I think Asian guys are cute...like Hiro & Ando from Heroes...

also British guys...love their accents.


----------



## eagleheart (Jun 14, 2007)

Poeme said:


> Any other girl (or guy) feel like this?


Well, I should probably start off saying that I'm Canadian.

Canadian and American guys are great too, it's all good. I will appreciate a guy from any place. :boogie I offer some replies below:



> me, I adore Scandinavian men...


I never really thought about it, but... hmm, maybe I did. Some of my favourite singers/musicians are Scandinavian men...

People also were talking about Finland; a couple of my favourite bands/singers are Finnish... all dudes... :yes

Ooh yeah, men from the British Isles have such beautiful accents (all the different ones)!

Germans sound scary? I thought my German professor (professor of German who is German, LOL) was yummy (that's probably really gross, I'm sorry). :b He had such a nice voice, I loved listening to him in German and in English! And such a cute accent!

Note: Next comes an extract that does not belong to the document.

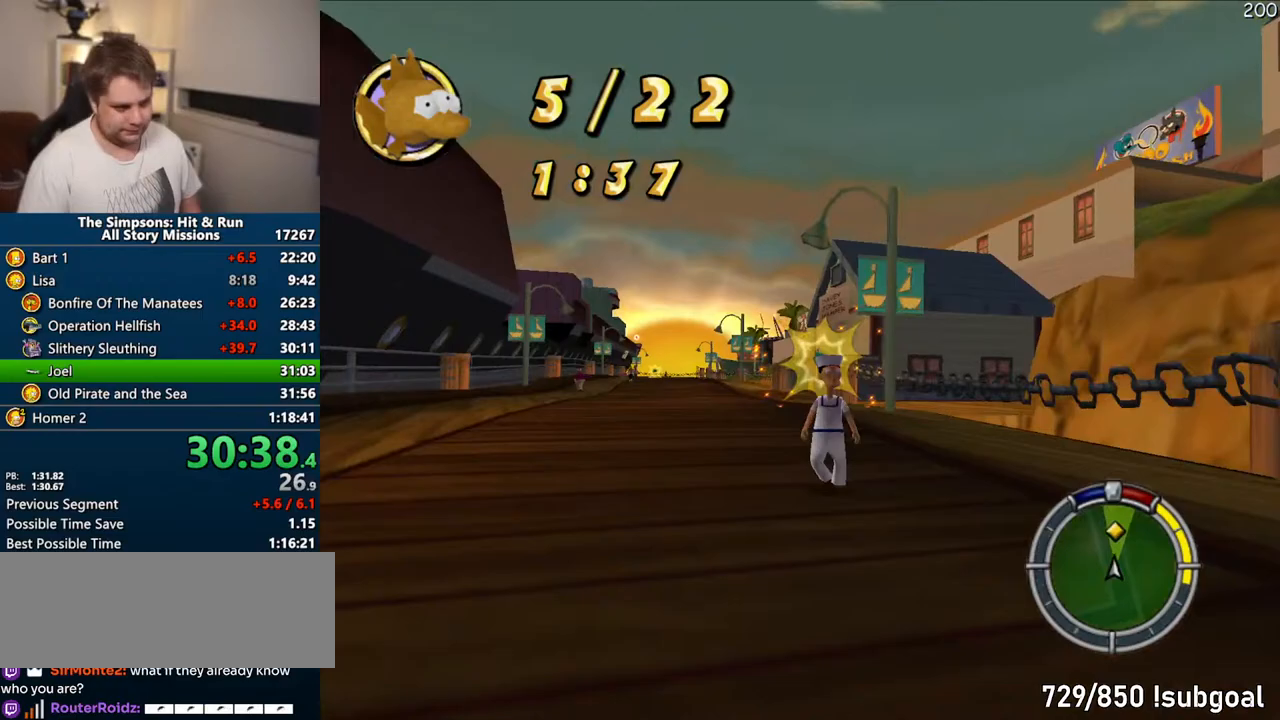
{"buttons": ["CROSS"], "left_stick": "left", "right_stick": "center", "events": [[17, "left_stick", "center"], [400, "left_stick", "left"]]}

YES!! I am thinking of some Japanese, Korean, Taiwanese men now... :fall Yeah I have some episodes of "Heroes" that I have got to watch, man... did I mention I LOVE guys with glasses? :nw

Anyway... I'm in Spain right now, and it didn't take me long to decide that Spanish men are lovely.  (Except a lot of young guys sport mullets, seriously, what is with that? LOL.)

But I think the most beautiful guy in Spain is one who's not Spanish, but Italian.


----------



## andy1984 (Aug 18, 2006)

Asian girls.... _cute_


----------